Loans should not rule your life

Borrowing demands great caution - never more so than when faced with the present easily obtainable loans. Avoid over committing.

Further interest rate increases are likely in the weeks ahead, and these should put something of a curb on the number of people looking for loans. The number paying off existing loans is however still very high and the level of debt which some borrowers have taken on gives cause for concern. They are the victims of the recent forceful marketing of low cost loans - they are however willing victims.

The situation is brought into sharp focus when a telephone call to your bank asking for a replacement debit card is dealt with and then a loan is offered. The time was when getting a loan from your bank meant a visit to the manager with a well rehearsed reason for needing the money. Now the wheel has turned full circle and it is the customers who are turning down the banks offers, although unfortunately not often enough.

That this situation cannot continue is self evident, and there is a small but growing possibility of interest rates climbing to heights which have been unheard of for a long time. This would put a lot of individuals and families into very difficult situations, with loan repayments becoming the major expenditure item in their budgets.

Such is the current situation that 20% in the age group from 18 to 29 are overdrawn permanently according to online account switching service uSwitch. They also report that 33% of these are using their overdraft to fund other debts. The historically prudent older folk who are well versed in knowing how to 'make ends meet' are not immune to this debt situation. Those over 60 with little chance of employment and who are thus caught in the trap of existing on small fixed incomes are the country's biggest debtors. They are visiting debt services in increasing numbers, and advisers NancollasGreer say that their older clients have an average debt of £52,000, and are in part pushed into this situation by their refusing to ask for help from family.

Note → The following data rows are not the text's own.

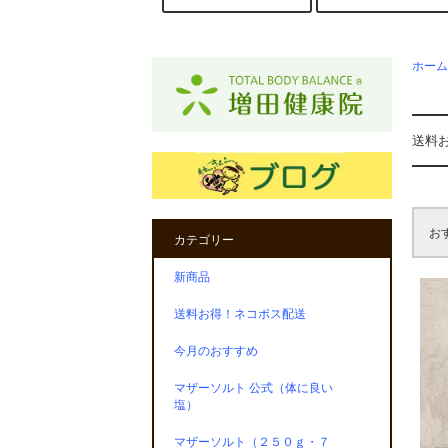
ホーム
送料
お
カテゴリー
新商品
送料お得！ネコポス配送
今月のおすすめ
マザーソルト 公式（体に良い
塩）
マザーソルト（２５０ｇ・７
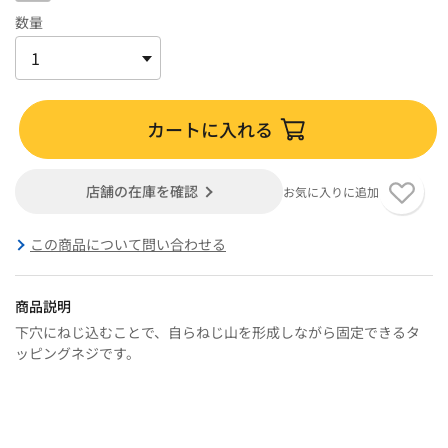
数量
カートに入れる
店舗の在庫を確認
お気に入りに追加
この商品について問い合わせる
商品説明
下穴にねじ込むことで、自らねじ山を形成しながら固定できるタ
ッピングネジです。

A major part in the relatively sudden availability of money was caused by the rocketing increases in house prices which almost overnight got everyone used to the idea of large loans, and made debt, if not desirable at least respectable. It did not take long for the banks to realise the potential in this new mindset, and loans at remarkably low interest rates suddenly became available; not merely available in fact, but sold aggressively. Television advertising seduced us with pictures of the easy life on low cost loans with easy repayments, and almost every post brought unsolicited offers of loans, credit cards and 'pay nothing for 12 months' offers.